> _The task_:
Copy out every line of text in the records below, word for word and in the same order. Leave the pictures out.

> _Records taken from a dataset_:
______________________________

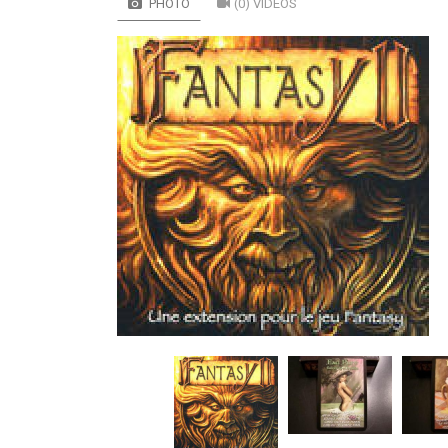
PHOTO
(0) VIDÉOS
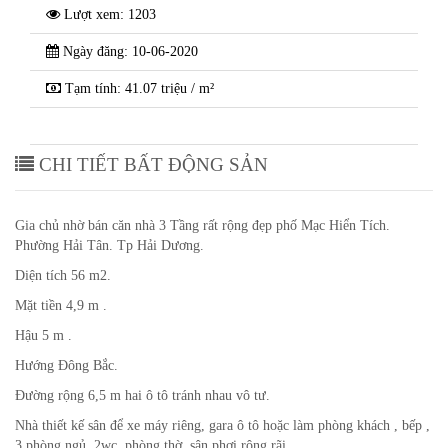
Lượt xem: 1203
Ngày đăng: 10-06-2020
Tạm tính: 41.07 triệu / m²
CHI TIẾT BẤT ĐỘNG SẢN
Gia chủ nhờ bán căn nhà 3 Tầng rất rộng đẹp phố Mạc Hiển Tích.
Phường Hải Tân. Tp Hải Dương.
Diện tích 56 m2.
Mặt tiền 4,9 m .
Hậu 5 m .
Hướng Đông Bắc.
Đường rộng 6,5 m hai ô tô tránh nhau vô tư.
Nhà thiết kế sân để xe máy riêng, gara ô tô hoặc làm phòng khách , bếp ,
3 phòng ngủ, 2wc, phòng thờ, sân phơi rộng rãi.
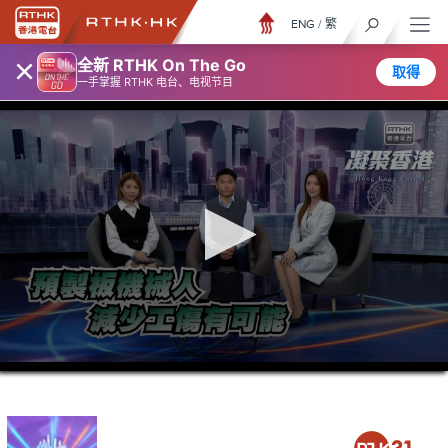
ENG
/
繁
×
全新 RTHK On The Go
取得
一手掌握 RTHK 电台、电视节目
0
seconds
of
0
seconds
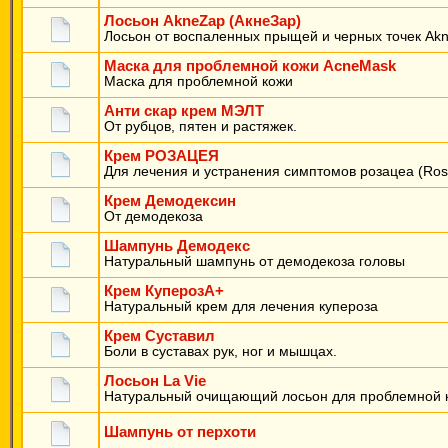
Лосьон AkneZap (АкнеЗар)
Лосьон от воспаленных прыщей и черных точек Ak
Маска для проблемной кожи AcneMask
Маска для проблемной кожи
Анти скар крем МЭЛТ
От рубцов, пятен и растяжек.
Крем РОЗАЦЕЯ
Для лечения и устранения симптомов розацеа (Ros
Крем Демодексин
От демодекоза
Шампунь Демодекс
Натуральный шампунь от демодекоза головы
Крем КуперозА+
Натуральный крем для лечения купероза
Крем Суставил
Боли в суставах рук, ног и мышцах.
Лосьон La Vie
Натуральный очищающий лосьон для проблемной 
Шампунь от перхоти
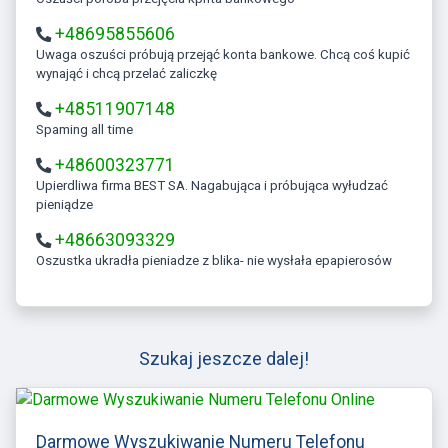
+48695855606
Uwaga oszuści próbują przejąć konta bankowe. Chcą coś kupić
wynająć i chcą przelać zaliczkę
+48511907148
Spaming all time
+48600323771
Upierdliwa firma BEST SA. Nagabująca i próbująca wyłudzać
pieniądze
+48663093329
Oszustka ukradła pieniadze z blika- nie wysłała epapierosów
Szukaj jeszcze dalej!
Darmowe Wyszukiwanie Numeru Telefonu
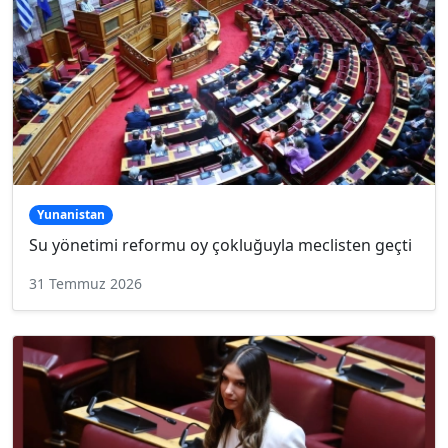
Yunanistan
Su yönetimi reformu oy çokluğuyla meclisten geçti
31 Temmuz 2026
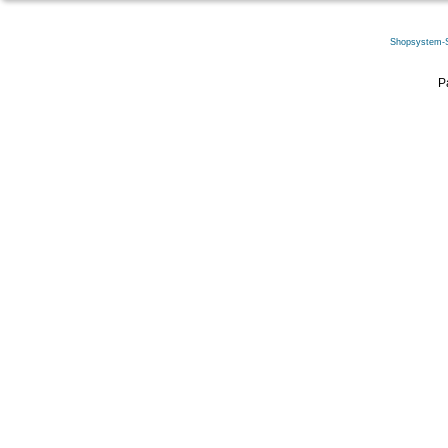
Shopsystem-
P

______________________________

> _Result of the task_:
PHOTO
(0) VIDÉOS
Lượt xem: 1203
Ngày đăng: 10-06-2020
Tạm tính: 41.07 triệu / m²
CHI TIẾT BẤT ĐỘNG SẢN
Gia chủ nhờ bán căn nhà 3 Tầng rất rộng đẹp phố Mạc Hiển Tích.
Phường Hải Tân. Tp Hải Dương.
Diện tích 56 m2.
Mặt tiền 4,9 m .
Hậu 5 m .
Hướng Đông Bắc.
Đường rộng 6,5 m hai ô tô tránh nhau vô tư.
Nhà thiết kế sân để xe máy riêng, gara ô tô hoặc làm phòng khách , bếp ,
3 phòng ngủ, 2wc, phòng thờ, sân phơi rộng rãi.
ENG
/
繁
×
全新 RTHK On The Go
取得
一手掌握 RTHK 电台、电视节目
0
seconds
of
0
seconds
Лосьон AkneZap (АкнеЗар)
Лосьон от воспаленных прыщей и черных точек Ak
Маска для проблемной кожи AcneMask
Маска для проблемной кожи
Анти скар крем МЭЛТ
От рубцов, пятен и растяжек.
Крем РОЗАЦЕЯ
Для лечения и устранения симптомов розацеа (Ros
Крем Демодексин
От демодекоза
Шампунь Демодекс
Натуральный шампунь от демодекоза головы
Крем КуперозА+
Натуральный крем для лечения купероза
Крем Суставил
Боли в суставах рук, ног и мышцах.
Лосьон La Vie
Натуральный очищающий лосьон для проблемной 
Шампунь от перхоти
+48695855606
Uwaga oszuści próbują przejąć konta bankowe. Chcą coś kupić
wynająć i chcą przelać zaliczkę
+48511907148
Spaming all time
+48600323771
Upierdliwa firma BEST SA. Nagabująca i próbująca wyłudzać
pieniądze
+48663093329
Oszustka ukradła pieniadze z blika- nie wysłała epapierosów
Szukaj jeszcze dalej!
Darmowe Wyszukiwanie Numeru Telefonu
Yunanistan
Su yönetimi reformu oy çokluğuyla meclisten geçti
31 Temmuz 2026
Shopsystem-
P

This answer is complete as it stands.